Enzo Bettiza addirittura é premonitore “Una destra che si scontra con la sinistra non fa che confermare il loro matrimonio di sangue nella violenza; ma può venire il momento, che sembra già prossimo, in cui le distinzioni cadranno e avremo un’orda di cosacchi uniti dal mito della distruzione senza nome e senza colore. Del resto contatti e travasi fra “nuova destra” e “nuova sinistra” esistono già”.
Siamo nel ’68, ma ha già scritto un articolo del nuovo millennio.
Quello che forse non capiscono gli idealisti – di ogni ideologia -, é che tutti, anche i socialisti, i comunisti, i proletari, possono dar vita a regimi dittatoriali fascisti, e questi a regimi dittatoriali comunisti; tirannici, come i vecchi regimi, chiamati feudali, monarchici, imperialistici, cesaropapisti, papali, serenissimi, o come i nuovi…. chiamati liberisti (ma dittatura è, anche se economica)
Il terrore alla classe conservatrice sclerotizzata venne dalle “nuove idee” “dentro” la rivolta e non dalla rivolta fine a se stessa.
Un mondo migliore nasce sempre da un gruppo di scontenti (“Il progresso umano è opera di quanti sono scontenti” John Stuart Mill) – (“Ci vuole il caos prima che si formi una stella” Nietzsche)

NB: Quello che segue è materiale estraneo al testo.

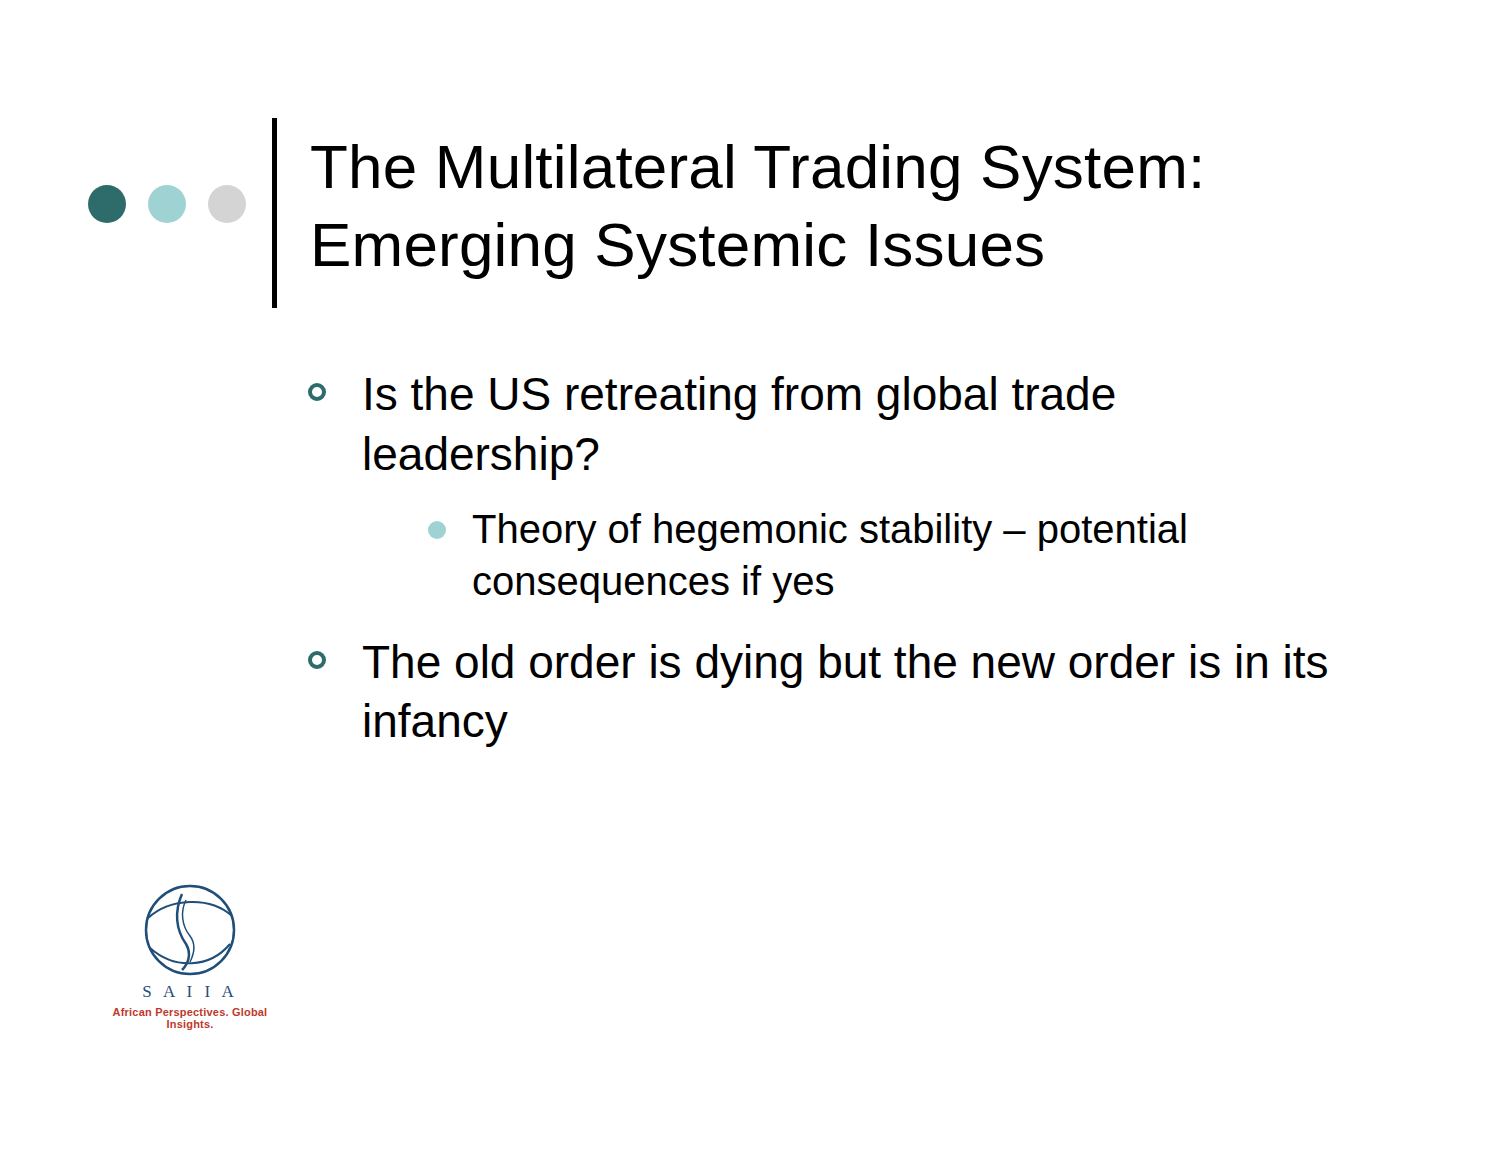The Multilateral Trading System:
Emerging Systemic Issues
Is the US retreating from global trade leadership?
Theory of hegemonic stability – potential consequences if yes
The old order is dying but the new order is in its infancy
S A I I A
African Perspectives. Global Insights.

Non fu dunque un vero terremoto sussultorio, ma ondulatorio sì, perché i “Palazzi” non crollarono, ma molte crepe si verificheranno nel sistema e molte cose cambiarono.
Molte realtà oggettive non furono più le stesse, anche perché quegli eventi (nel bene e nel male) si riflettono dentro quella classe politica che ritroviamo al potere (d’ogni colore) con addosso l’imprinting del ’68.
Con indignazione si respingeva il dogmatismo staliniano e ci si entusiasmava per le guardie rosse di Mao che innalzavano milioni di copie del libretto rosso; si parlava di rivoluzione sessuale poi si leggevano gli scritti di Don Milani; si parlava di rivoluzione leninista e di rivoluzione francese poi si discuteva se stare dentro o fuori in quella o in questa; s’invocava il “Che” e altri scomodano il sovversivo De Sade; si gridava che la ribellione, dare fuoco e sfasciare tutto era giusto, poi si seguivano le mode imposte dai detentori della produzione dei prodotti di consumo anche frivoli; lottavano (lottano) contro le multinazionali americane ma bevevano (e bevono) Coca-Cola che per molti voleva (vuole) dire esempio di civiltà e di libertà.
A comportarsi ambiguamente, ora come allora, sono tutti i partiti; tutti si misero a civettare (civettano); e ognuno credeva e crede di poter strumentalmente utilizzare a proprio vantaggio le forze di questa carica rivoluzionaria, senza però affrontare a fondo e col proprio impegno ideologico, un’analisi vera sul perchè erano nati e sono risorti questi movimenti contestatari. Tutti andavano (vanno) a caccia di voti e la demagogia si sprecò e si spreca.

Fu una rivoluzione di stupidi? Forse è lecito pensarlo per come poi finì.

Cosa c’entro io con il 68? Credo che tutti c’entriamo con il 68, con il 48 (e anche molto oltre prima) la storia ci ha portati qui, apparentemente senza sovvertimenti ma solo a prima vista. 
Il potere nelle mani dell’uomo (di qualsiasi ideologia, ammesso che ancora ce ne siano di là da quella del denaro) tenderà sempre alla restaurazione delle barricate.

Non esistono più sogni, ideali, abbiamo paura del silenzio e facciamo rumore per riempirlo.

Questa società che non dice ad un giovane se avrà un futuro, crea depressione, ansia; il dramma vero è la regressione che riduce il potere a denaro, mentre il vero potere è il pensiero perchè il pensiero fa paura.

La scuola è una palestra per allenarsi ai torti, la scuola insegna ad avere desideri, insegna l’importanza economica della cultura.

Se non si riparte dalla scuola il Paese è morto.

Questo nuovo submovimento sarà meno stupido?